> **Information given**
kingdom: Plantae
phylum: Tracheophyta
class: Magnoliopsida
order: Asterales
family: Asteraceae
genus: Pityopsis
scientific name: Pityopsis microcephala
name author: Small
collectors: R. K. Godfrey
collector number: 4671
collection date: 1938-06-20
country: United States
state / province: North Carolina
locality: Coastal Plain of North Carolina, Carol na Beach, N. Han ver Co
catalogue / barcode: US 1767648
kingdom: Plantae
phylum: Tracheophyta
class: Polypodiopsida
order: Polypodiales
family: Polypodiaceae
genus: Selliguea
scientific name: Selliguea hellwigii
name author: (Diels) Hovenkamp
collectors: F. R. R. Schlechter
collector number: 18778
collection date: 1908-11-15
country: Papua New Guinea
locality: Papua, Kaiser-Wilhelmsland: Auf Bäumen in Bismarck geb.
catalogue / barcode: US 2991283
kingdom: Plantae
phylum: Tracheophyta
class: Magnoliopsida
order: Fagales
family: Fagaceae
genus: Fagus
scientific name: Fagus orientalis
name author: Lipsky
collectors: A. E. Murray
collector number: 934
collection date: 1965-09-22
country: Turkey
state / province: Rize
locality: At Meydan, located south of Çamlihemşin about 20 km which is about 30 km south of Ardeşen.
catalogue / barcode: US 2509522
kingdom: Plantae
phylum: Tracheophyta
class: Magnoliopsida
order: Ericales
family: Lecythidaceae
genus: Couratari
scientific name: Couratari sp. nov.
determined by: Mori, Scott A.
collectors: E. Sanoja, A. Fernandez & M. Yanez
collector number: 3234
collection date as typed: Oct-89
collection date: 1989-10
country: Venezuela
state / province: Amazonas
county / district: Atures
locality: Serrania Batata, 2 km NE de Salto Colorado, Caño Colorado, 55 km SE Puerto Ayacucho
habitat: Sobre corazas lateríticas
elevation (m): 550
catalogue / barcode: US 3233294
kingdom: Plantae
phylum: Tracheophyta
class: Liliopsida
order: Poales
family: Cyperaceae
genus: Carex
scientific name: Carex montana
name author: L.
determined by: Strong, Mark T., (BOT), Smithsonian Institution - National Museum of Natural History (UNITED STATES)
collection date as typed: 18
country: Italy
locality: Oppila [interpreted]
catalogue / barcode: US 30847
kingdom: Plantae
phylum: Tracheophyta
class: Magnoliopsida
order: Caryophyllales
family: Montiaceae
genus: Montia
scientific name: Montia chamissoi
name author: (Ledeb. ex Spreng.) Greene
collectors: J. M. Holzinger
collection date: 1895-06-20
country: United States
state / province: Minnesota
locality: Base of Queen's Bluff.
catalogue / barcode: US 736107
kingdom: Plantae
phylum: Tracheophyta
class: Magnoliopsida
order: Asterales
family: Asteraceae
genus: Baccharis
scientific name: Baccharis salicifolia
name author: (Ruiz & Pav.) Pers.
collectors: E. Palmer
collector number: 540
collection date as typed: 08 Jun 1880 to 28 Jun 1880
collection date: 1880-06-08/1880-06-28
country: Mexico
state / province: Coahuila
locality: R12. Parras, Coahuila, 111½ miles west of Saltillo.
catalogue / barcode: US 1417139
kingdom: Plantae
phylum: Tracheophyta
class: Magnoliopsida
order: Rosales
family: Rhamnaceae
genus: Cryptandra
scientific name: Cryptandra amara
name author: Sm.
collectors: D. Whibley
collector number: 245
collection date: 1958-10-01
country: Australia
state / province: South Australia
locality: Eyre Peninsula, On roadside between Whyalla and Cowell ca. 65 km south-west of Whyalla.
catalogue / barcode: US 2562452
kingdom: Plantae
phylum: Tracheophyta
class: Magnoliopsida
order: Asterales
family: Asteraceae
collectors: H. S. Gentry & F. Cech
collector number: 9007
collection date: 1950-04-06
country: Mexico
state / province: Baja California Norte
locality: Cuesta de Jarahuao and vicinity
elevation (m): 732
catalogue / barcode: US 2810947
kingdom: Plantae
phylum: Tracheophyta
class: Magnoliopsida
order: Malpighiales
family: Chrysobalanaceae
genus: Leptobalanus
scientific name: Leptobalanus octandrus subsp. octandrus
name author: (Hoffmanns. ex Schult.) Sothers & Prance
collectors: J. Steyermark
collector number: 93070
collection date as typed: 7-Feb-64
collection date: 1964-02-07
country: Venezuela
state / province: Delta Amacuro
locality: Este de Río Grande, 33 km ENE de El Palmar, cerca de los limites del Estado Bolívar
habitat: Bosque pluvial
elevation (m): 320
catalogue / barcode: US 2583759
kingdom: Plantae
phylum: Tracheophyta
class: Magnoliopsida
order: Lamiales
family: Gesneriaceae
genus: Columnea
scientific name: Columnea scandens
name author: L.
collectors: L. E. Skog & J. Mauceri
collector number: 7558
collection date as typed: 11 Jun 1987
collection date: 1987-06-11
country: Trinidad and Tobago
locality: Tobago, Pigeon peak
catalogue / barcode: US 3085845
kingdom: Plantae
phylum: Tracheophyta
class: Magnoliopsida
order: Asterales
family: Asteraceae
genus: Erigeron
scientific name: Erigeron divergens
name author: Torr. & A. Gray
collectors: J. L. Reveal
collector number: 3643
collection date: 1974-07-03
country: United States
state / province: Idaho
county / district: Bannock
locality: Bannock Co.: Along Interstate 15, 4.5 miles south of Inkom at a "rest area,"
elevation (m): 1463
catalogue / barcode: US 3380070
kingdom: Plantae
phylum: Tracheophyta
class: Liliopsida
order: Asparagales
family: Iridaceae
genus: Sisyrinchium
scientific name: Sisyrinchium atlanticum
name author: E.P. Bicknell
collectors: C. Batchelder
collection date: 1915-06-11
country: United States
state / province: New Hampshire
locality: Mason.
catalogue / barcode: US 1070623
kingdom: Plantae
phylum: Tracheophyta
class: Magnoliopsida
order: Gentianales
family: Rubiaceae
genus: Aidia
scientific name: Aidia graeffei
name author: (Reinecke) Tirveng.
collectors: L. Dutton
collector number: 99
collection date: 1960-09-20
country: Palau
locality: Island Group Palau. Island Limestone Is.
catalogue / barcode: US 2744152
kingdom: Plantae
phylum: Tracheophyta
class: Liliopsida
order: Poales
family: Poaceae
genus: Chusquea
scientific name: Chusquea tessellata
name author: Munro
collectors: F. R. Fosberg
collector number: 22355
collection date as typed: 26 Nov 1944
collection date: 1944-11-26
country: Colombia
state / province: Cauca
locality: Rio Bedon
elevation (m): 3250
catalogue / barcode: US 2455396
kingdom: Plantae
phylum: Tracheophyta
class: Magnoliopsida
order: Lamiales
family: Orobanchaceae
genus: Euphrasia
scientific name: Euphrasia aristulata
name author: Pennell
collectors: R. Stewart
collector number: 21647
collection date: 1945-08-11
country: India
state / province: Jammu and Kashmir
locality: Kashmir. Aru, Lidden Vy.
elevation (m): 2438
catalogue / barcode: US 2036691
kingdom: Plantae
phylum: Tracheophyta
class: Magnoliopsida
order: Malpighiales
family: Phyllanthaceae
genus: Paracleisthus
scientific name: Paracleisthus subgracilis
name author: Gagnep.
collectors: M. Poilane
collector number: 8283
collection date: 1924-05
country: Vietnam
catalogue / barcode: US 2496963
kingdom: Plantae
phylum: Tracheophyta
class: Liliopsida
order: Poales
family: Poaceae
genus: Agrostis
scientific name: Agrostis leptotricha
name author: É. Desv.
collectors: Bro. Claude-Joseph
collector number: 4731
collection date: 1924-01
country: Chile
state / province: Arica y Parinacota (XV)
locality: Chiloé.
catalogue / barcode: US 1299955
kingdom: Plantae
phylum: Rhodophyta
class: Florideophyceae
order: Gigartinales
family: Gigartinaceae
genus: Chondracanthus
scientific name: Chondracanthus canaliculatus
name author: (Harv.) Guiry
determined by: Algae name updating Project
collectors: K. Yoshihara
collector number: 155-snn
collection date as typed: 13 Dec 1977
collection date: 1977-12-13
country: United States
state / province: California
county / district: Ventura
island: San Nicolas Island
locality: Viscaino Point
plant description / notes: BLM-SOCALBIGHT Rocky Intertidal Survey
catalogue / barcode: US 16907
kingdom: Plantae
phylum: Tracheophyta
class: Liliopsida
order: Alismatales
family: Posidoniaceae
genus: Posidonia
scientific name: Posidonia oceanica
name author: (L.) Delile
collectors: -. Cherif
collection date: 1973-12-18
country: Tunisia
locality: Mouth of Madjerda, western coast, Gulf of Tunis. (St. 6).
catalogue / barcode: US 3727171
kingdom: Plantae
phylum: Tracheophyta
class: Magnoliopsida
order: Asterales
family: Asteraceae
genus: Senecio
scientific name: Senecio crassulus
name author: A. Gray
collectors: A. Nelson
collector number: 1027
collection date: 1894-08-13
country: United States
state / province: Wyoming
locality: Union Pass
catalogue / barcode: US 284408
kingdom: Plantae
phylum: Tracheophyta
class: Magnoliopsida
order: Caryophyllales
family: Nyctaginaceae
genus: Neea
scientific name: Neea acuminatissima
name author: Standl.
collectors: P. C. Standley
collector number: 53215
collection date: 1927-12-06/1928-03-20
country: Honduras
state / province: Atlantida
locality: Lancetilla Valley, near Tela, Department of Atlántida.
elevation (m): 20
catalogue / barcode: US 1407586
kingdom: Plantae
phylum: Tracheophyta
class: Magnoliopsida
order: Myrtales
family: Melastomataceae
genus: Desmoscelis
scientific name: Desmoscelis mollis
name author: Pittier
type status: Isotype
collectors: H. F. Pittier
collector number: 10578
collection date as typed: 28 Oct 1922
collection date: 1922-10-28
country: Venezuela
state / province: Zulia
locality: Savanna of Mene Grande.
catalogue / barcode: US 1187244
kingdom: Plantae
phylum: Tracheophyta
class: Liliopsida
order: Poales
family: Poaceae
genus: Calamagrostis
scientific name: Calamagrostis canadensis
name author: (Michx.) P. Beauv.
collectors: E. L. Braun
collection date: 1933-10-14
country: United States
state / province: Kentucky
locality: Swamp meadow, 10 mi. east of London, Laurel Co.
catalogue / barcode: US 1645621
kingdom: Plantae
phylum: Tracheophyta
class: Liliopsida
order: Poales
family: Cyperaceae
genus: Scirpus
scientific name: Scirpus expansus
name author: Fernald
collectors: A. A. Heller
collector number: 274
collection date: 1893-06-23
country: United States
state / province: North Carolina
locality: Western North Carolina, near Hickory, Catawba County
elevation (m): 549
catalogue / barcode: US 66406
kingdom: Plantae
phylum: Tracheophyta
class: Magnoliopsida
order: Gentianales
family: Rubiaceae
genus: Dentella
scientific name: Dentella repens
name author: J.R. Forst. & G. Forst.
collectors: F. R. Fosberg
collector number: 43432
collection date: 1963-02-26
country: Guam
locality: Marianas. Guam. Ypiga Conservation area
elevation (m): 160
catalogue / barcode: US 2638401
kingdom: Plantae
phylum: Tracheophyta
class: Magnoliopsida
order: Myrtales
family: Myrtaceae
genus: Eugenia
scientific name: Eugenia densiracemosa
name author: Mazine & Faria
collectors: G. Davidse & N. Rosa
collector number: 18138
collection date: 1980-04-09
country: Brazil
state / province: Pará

> **Task brief**
Copy, word for word, everything from the line containing "collector number: 3643" down to the line containing "collectors: C. Batchelder", including both of those lines.

> **Response**
collector number: 3643
collection date: 1974-07-03
country: United States
state / province: Idaho
county / district: Bannock
locality: Bannock Co.: Along Interstate 15, 4.5 miles south of Inkom at a "rest area,"
elevation (m): 1463
catalogue / barcode: US 3380070
kingdom: Plantae
phylum: Tracheophyta
class: Liliopsida
order: Asparagales
family: Iridaceae
genus: Sisyrinchium
scientific name: Sisyrinchium atlanticum
name author: E.P. Bicknell
collectors: C. Batchelder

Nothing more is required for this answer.